IN MEMORIUM: Mr. Whippy (1996-2007)
MR. WHIP E. COLI, THE CELEBRATED PERITRICHOUS BACTERIUM, has collapsed and died in the course of a lecture delivered by Dr. William Dembski on 17 September 2007 in Oklahoma.
Better known by his stage name of “Mr. Whippy”, he was incubated in a “Black Box” by Dr. Michael Behe in 1996, and from a tender age drew acclaim for his magnificient flagellum, the excellence of which reduced Dr. Behe and some others to a state of Irreducible Perplexity.

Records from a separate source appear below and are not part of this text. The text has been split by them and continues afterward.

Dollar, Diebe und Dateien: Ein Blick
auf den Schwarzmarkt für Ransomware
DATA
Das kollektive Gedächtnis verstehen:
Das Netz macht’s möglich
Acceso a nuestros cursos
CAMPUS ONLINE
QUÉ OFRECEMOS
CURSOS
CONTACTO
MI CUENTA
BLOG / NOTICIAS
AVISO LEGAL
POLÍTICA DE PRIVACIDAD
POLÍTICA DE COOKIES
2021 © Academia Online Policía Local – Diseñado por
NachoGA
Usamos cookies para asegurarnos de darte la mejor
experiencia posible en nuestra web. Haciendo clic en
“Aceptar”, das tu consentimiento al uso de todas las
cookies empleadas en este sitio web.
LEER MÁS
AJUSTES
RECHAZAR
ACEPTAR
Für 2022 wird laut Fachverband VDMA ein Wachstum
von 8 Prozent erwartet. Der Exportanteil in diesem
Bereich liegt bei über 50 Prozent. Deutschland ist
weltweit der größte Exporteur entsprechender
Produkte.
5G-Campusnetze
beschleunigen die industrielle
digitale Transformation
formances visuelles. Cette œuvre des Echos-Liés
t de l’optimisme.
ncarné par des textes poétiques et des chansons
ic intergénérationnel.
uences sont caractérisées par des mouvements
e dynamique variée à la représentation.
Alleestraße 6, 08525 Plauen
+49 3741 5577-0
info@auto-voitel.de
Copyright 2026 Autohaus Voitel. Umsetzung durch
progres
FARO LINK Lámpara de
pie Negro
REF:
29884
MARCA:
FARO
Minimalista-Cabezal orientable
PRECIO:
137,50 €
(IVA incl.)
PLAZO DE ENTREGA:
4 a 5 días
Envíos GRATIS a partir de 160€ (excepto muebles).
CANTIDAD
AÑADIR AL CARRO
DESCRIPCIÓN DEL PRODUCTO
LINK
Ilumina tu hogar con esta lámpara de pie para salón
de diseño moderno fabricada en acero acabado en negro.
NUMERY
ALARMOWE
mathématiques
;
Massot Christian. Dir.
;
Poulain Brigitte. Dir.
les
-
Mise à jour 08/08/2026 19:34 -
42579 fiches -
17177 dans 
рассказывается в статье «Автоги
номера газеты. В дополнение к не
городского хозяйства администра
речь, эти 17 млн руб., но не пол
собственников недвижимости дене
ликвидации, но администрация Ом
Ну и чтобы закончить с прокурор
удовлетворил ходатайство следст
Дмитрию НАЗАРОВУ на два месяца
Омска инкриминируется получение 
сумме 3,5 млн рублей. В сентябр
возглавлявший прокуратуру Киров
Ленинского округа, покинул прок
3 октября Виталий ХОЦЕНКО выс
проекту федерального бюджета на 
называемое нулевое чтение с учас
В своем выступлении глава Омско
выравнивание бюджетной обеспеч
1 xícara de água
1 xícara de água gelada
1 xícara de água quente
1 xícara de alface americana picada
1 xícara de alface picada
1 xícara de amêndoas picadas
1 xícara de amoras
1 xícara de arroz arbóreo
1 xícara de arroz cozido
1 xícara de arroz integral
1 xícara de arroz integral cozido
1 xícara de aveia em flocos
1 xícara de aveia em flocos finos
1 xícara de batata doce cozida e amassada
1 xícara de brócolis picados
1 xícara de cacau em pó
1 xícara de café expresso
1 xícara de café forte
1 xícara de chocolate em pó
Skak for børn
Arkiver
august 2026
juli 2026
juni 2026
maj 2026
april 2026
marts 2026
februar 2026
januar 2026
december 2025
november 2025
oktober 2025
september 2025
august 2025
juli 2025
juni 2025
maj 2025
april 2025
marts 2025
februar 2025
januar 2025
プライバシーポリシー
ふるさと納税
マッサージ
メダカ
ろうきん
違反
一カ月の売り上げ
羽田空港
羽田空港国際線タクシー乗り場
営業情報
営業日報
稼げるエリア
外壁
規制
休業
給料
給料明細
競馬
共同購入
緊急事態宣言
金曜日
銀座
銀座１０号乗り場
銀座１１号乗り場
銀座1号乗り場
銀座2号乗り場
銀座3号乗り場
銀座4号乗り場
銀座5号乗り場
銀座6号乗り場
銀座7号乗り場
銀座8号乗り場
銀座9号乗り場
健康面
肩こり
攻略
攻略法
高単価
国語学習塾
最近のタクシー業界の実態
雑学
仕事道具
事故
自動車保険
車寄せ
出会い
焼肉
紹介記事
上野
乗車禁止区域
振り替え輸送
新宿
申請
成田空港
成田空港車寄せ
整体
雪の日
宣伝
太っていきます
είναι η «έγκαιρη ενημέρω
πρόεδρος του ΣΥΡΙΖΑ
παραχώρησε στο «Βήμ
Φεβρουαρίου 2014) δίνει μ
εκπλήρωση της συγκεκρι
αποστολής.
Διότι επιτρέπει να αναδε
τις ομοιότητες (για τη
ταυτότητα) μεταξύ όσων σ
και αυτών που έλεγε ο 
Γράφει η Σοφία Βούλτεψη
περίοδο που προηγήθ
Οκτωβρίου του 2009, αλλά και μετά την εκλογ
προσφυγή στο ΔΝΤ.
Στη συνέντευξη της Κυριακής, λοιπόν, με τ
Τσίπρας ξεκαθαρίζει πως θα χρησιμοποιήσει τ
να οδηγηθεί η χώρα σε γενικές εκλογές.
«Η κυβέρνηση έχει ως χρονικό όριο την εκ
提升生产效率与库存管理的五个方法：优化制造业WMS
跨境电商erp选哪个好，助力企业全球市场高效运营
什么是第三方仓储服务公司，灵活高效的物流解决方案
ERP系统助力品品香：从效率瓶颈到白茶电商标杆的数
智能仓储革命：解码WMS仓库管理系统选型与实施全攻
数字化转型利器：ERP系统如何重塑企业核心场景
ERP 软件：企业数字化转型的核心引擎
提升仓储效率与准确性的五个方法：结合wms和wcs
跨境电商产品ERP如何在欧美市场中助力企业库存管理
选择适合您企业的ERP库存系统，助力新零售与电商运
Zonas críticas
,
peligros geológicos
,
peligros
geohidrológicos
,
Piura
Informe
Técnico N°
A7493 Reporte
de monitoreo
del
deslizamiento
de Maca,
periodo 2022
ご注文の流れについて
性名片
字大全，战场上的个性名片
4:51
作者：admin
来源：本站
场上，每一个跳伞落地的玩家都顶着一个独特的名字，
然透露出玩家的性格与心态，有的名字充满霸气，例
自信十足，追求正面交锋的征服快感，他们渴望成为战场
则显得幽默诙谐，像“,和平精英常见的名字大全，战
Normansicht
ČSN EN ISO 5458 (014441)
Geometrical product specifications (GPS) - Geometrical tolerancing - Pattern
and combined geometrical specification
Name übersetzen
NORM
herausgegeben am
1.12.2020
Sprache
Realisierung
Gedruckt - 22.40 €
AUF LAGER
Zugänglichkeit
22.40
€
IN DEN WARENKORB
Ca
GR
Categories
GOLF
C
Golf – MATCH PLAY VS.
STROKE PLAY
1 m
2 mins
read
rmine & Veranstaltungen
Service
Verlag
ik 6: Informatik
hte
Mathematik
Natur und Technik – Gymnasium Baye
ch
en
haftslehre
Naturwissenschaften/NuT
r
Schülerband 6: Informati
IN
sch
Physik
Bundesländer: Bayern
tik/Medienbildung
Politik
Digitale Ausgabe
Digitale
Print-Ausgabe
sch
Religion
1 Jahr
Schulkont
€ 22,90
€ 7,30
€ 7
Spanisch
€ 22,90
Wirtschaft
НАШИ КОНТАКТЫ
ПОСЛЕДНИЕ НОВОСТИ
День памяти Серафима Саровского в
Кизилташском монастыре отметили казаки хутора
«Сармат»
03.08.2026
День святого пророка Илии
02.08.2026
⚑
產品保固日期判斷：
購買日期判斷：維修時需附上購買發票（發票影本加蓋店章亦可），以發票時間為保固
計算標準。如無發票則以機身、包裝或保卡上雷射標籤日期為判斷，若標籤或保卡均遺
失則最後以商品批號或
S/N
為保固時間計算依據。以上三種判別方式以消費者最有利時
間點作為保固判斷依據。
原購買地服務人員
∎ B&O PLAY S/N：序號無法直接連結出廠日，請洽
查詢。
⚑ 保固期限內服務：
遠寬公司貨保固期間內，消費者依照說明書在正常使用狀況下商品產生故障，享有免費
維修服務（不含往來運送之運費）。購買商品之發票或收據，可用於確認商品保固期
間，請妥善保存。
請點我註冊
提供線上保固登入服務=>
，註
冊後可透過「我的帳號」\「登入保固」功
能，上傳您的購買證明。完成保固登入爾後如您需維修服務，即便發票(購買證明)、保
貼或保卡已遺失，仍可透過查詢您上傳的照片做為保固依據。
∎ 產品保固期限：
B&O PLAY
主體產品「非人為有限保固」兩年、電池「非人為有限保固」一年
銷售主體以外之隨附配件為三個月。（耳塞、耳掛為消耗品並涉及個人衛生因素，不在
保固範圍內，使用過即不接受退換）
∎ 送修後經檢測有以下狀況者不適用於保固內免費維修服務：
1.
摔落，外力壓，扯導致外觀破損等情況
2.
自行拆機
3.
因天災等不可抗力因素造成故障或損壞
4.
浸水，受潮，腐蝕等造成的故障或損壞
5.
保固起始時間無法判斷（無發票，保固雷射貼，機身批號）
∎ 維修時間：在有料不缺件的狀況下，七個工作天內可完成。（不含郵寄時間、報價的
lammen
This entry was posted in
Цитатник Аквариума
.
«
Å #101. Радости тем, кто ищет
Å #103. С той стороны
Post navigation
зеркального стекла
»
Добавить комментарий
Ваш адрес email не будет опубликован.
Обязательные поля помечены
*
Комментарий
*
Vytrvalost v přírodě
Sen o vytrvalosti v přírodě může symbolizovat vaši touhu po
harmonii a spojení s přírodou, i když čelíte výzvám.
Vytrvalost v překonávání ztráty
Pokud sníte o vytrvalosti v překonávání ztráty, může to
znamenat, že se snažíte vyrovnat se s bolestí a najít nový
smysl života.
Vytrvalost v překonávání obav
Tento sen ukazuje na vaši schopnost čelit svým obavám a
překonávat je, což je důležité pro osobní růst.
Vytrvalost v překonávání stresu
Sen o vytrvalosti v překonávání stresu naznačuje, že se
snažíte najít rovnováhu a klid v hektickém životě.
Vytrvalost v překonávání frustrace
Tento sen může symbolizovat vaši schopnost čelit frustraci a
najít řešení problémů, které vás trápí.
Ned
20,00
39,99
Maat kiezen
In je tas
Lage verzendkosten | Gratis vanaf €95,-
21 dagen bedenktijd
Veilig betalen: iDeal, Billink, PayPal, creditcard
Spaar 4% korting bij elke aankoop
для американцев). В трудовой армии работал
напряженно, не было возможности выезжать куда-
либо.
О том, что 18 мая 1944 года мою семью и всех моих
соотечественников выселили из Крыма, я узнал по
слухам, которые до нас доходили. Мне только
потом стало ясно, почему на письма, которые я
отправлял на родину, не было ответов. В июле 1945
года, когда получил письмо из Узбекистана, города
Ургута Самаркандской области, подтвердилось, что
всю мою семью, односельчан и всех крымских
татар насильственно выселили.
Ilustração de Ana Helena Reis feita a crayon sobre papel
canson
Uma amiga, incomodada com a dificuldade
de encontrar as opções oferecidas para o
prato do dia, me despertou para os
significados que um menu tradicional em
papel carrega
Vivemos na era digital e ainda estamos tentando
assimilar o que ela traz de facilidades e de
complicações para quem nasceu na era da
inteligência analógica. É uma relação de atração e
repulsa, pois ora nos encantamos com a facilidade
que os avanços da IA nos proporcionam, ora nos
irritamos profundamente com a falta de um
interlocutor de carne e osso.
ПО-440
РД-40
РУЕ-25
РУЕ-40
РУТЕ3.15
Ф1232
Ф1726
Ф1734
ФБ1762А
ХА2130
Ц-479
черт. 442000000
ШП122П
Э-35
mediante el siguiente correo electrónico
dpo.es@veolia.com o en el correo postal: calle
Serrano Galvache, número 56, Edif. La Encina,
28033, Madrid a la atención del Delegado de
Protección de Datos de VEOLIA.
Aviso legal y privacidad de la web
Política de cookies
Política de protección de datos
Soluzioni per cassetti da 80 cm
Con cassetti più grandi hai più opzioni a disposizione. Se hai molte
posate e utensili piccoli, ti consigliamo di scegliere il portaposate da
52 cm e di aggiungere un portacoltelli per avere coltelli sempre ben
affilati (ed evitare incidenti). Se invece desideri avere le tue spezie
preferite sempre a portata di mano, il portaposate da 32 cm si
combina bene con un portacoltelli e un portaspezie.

Sold to the Ringling Brothers Barnum and Discovery Circus, Mr. Whippy and his astounding flagellum was exhibited alongside the Mysteriously-Invisible Peer-Reviewed Publication, the Incredibly-Ancient Argument from Ignorance, and other amazing sideshow marvels purporting to herald the end of materialist science and finally ‘whip’ the godless Darwinists into submission. Three times a day, Mr. Whippy would step forth on stage to spin his flagellum at an incredible 17,000 rpm while his barker would challenge spectators to explain how such a marvel of nano-engineering could have been assembled by blind and random chance alone.
Although the brutal Darwinist thought-police quickly demonstrated that Mr. Whippy was a “One-Trick E. coli“, and the ‘trick’ was actually yet another exemplar of classic descent with modification, his popularity was little diminished outside scientific circles.
Seeking a mascot for his own brand of household filters, Dr. Dembski engaged Mr. Whippy and regularly exhibited him on his website and at public speaking engagements. Tragically, the presence at just such an event last Monday of ruthless Darwinists armed with over 30 years worth of solid data proved fatal when Mr. Whippy collapsed under the crushing weight of evidence. With his dying flick of the flagellum, Mr. Whippy was heard to whisper, “Let me then be towed to pieces, while still chasing thee, thou damned Darwin! Thus, I give up the flail!”
Neither Dr. Dembski nor his spokesman (rumoured to have missed the event due to commitments at FreeRepublic.com) have been available for comment. However, as ruthlessly as Trotsky was airbrushed out of shared photos of Stalin, the overworked little E. coli has been torn from the masthead of Dr. Dembski’s website. Until recently, visitors to Uncommon Descent were greeted by Mr. Whippy’s cheerfully waving flagellum:
But suddenly, it appears to be, “Goodbye, Mr. Whips!”:
This move, coming so soon after the mysterious disappearance of John Angus Campbell — a self-outed “Darwinist” infiltrator — has fuelled speculation of a secret purge within the Discovery Institute Politburo. Professional DI watchers suspect that we will hear even less from Seattle’s Desperate Thinktankers about ‘science,’ but even more than hitherto about ‘persecution’, ‘censorship’, and a great deal of ‘it’s not fair!’
Mr. Whippy is survived by over 6 trillion offspring–some of which, due to a small, chance genetic mutation, sport even more remarkable flagella capable of 17,001 rpm.
The funeral will be held in Tulsa at 3 pm next Friday at The Church of Our Lady of the Scourge and Auto-Flagellents. No flowers.
BREAKING NEWS! The image of Mr. Whippy has been restored at Uncommon Descent! Perhaps the ‘Intelligent Design’ proponents realise they have no other implement with which to flog their dead horse?